▸ **DOCUMENT PASSAGE**
Proving the divergence of a sequence

[morson]

Given a sequence u(n) = (fn + g)/(hn + i) where f, g, h, and i are all real numbers and n belongs to the set of all natural numbers.

How do we prove that, if h = 0, that the sequence diverges?

My attempt: Give a proof by contradiction. If we assume the sequence converges to L if h = 0, then for any e > 0, there exists an N such that n > N, for which:

| (fn + g)/i - L | < e

(fn + g)/i - L < e, thus (fn + g)/i < e + L

This is where I get stuck. I think it's a matter of choosing the appropriate e to bring about a contradiction?

 

[Deleted member 4993]

Given a sequence u(n) = (fn + g)/(hn + i) where f, g, h, and i are all real numbers and n belongs to the set of all natural numbers.

How do we prove that, if h = 0, that the sequence diverges?

▸ **TO DO**
A: Name each constant that the thread on proving a sequence diverges describes as a real number in the definition of u(n).
B: Write the next part of the thread on proving a sequence diverges, beginning right after its final sentence.

▸ **GIVEN DATA**

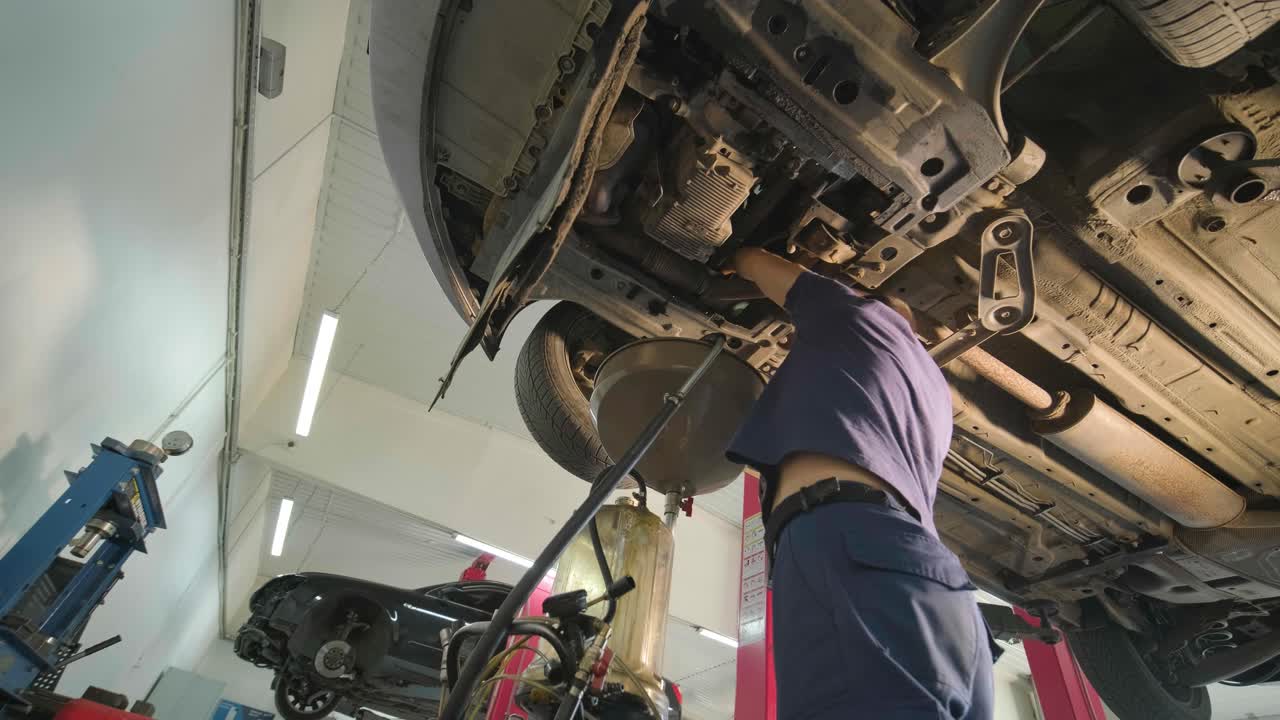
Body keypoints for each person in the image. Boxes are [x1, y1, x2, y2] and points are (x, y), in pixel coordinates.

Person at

▸ **RESULTS BY TASK**
A: f, g, h, i

B:
My attempt: Give a proof by contradiction. If we assume the sequence converges to L if h = 0, then for any e > 0, there exists an N such that n > N, for which:

| (fn + g)/i - L | < e

(fn + g)/i - L < e, thus (fn + g)/i < e + L

This is where I get stuck. I think it's a matter of choosing the appropriate e to bring about a contradiction?

Is there any restriction on the value of f, g & i.

More specifically, if f =0 (and h = 0), then the sequence is a constant, hence convergent.

 

[morson]

Yeah. Worked it out myself.

Good catch on the f = 0 and h = 0 scenario, by the way.

Thanks for the help.